## Questions
**a)** In the C++ comparison explanation, rewrite the stretch from "return year &&" through "next comparison operator).", changing "programmers" to "developers".
**b)** According to the C++ comparison explanation, what should the comparison operators return for a user-defined class to chain comparisons as expected?

You have to consider how it's evaluated...

a == b == c

is asking if two of them are equal (a and b), then comparing that boolean result to the third value c! It is NOT comparing the first two values with the third. Anything beyond 2 arguments won't chain as you evidently expect.

For whatever it's worth, because C++ considers non-0 values to be "true" in a boolean context, you can express what you want simply as:

return year && month && day && hour && minute && second;

(note: your revised code says "month" twice and doesn't test minute).

Back to the chained ==s: with user-defined types and operator overloading you can create a class that compares as you expect (and it can even allow things like 0 <= x < 10 to "work" in the way it's read in mathematics), but creating something special will just confuse other programmers who already know the (weird) way these things work for builtin types in C++. Worth doing as a ten/twenty minute programming exercise though if you're keen to learn C++ in depth (hint: you need the comparison operators to return a proxy object that remembers what will be the left-hand-side value for the next comparison operator).

## Excerpted data
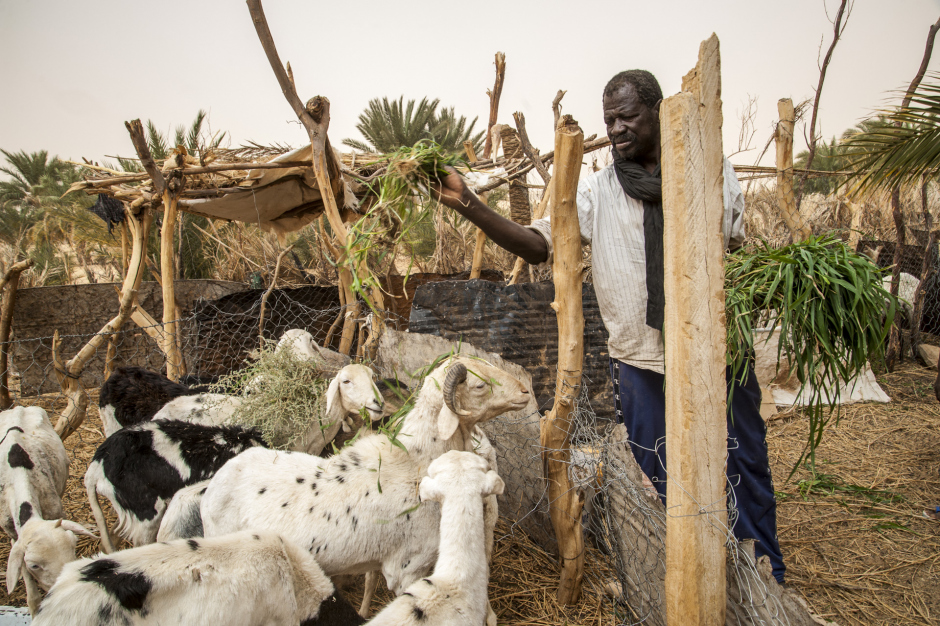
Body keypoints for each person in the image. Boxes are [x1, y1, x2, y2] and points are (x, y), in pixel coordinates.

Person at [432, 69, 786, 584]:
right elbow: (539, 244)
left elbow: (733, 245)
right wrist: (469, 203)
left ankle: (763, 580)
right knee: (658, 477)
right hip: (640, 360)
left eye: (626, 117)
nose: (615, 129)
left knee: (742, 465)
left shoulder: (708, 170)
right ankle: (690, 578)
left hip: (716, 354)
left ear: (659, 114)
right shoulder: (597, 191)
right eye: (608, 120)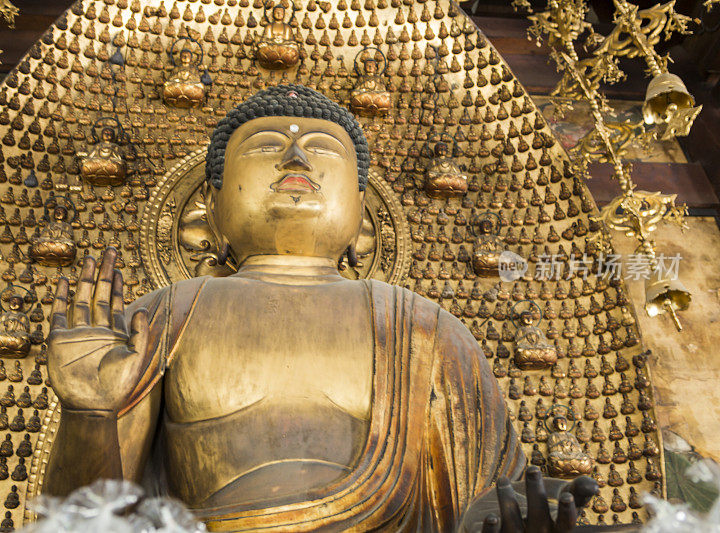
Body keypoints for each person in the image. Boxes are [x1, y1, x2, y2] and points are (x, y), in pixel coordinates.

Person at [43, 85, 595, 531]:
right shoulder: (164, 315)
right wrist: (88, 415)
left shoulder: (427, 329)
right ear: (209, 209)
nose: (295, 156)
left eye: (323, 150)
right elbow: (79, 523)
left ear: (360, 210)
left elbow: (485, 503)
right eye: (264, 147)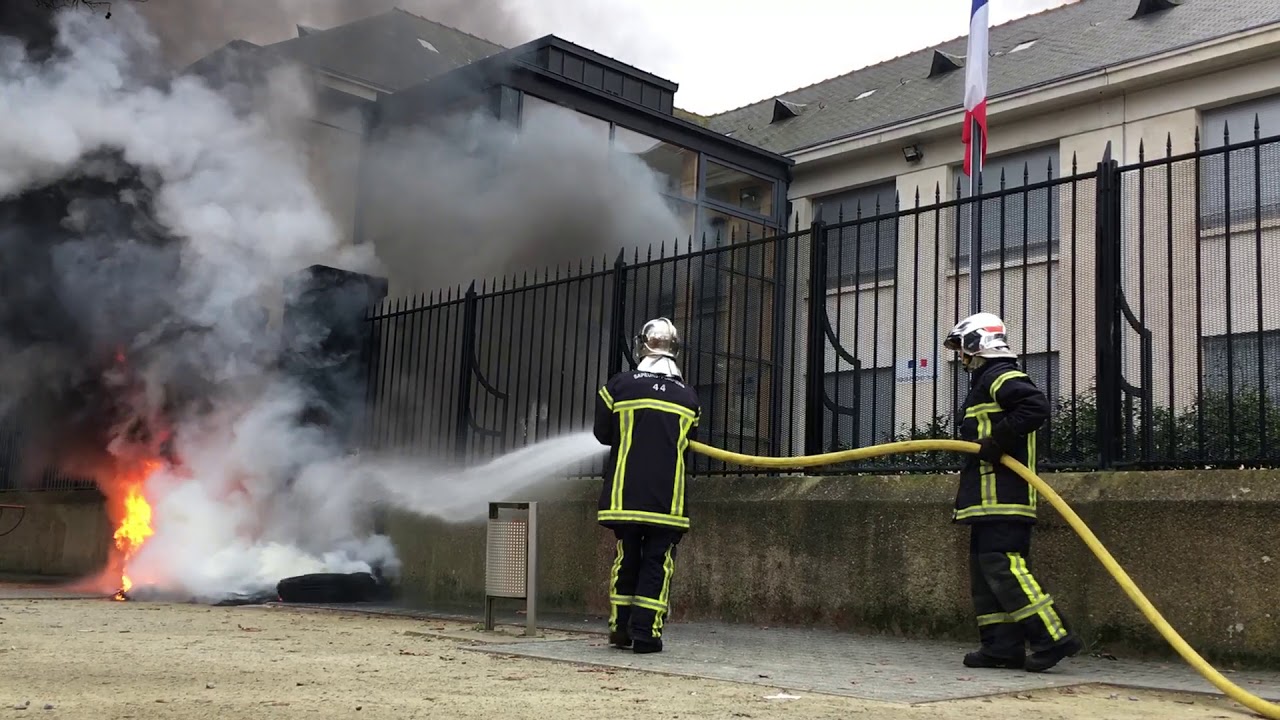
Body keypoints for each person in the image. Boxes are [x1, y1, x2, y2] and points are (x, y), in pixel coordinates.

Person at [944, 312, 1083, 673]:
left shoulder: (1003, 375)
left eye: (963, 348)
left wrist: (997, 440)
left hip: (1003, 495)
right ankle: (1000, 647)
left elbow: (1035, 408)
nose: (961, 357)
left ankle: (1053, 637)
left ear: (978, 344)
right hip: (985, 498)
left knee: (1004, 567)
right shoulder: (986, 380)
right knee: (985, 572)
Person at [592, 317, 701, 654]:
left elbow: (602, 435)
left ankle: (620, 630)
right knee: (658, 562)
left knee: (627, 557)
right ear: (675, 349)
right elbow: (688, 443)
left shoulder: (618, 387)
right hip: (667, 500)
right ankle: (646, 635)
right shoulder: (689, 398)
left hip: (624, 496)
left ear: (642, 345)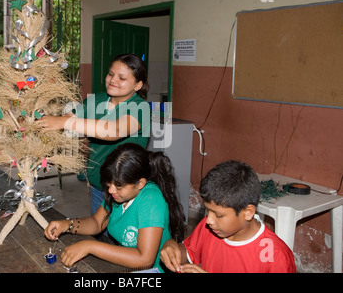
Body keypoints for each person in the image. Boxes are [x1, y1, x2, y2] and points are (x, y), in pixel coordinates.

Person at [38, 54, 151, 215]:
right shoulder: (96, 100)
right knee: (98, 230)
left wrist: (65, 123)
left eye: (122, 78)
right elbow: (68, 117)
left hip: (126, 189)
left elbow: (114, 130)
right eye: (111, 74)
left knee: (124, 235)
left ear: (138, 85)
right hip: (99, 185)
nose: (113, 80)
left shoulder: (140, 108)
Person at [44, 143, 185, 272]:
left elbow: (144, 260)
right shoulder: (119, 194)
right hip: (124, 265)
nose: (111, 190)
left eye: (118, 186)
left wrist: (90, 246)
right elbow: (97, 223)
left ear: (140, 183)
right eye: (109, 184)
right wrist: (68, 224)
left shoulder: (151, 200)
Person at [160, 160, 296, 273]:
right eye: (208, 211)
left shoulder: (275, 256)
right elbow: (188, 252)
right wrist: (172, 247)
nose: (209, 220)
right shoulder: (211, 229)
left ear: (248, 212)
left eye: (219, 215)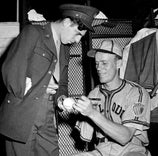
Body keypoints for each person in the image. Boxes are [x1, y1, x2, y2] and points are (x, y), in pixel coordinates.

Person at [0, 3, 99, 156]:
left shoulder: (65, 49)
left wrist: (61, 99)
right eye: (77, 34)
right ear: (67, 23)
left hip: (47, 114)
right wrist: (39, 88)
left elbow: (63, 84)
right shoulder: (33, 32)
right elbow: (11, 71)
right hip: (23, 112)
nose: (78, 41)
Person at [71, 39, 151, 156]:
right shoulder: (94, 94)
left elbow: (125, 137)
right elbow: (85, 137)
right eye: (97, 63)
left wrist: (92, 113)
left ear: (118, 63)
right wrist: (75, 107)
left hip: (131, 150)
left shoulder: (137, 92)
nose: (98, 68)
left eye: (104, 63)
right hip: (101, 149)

## Answers by task
**a)**
return year && month && day && hour && minute && second;

(note: your revised code says "month" twice and doesn't test minute).

Back to the chained ==s: with user-defined types and operator overloading you can create a class that compares as you expect (and it can even allow things like 0 <= x < 10 to "work" in the way it's read in mathematics), but creating something special will just confuse other developers who already know the (weird) way these things work for builtin types in C++. Worth doing as a ten/twenty minute programming exercise though if you're keen to learn C++ in depth (hint: you need the comparison operators to return a proxy object that remembers what will be the left-hand-side value for the next comparison operator).

**b)** A proxy object that remembers what will be the left-hand-side value for the next comparison operator.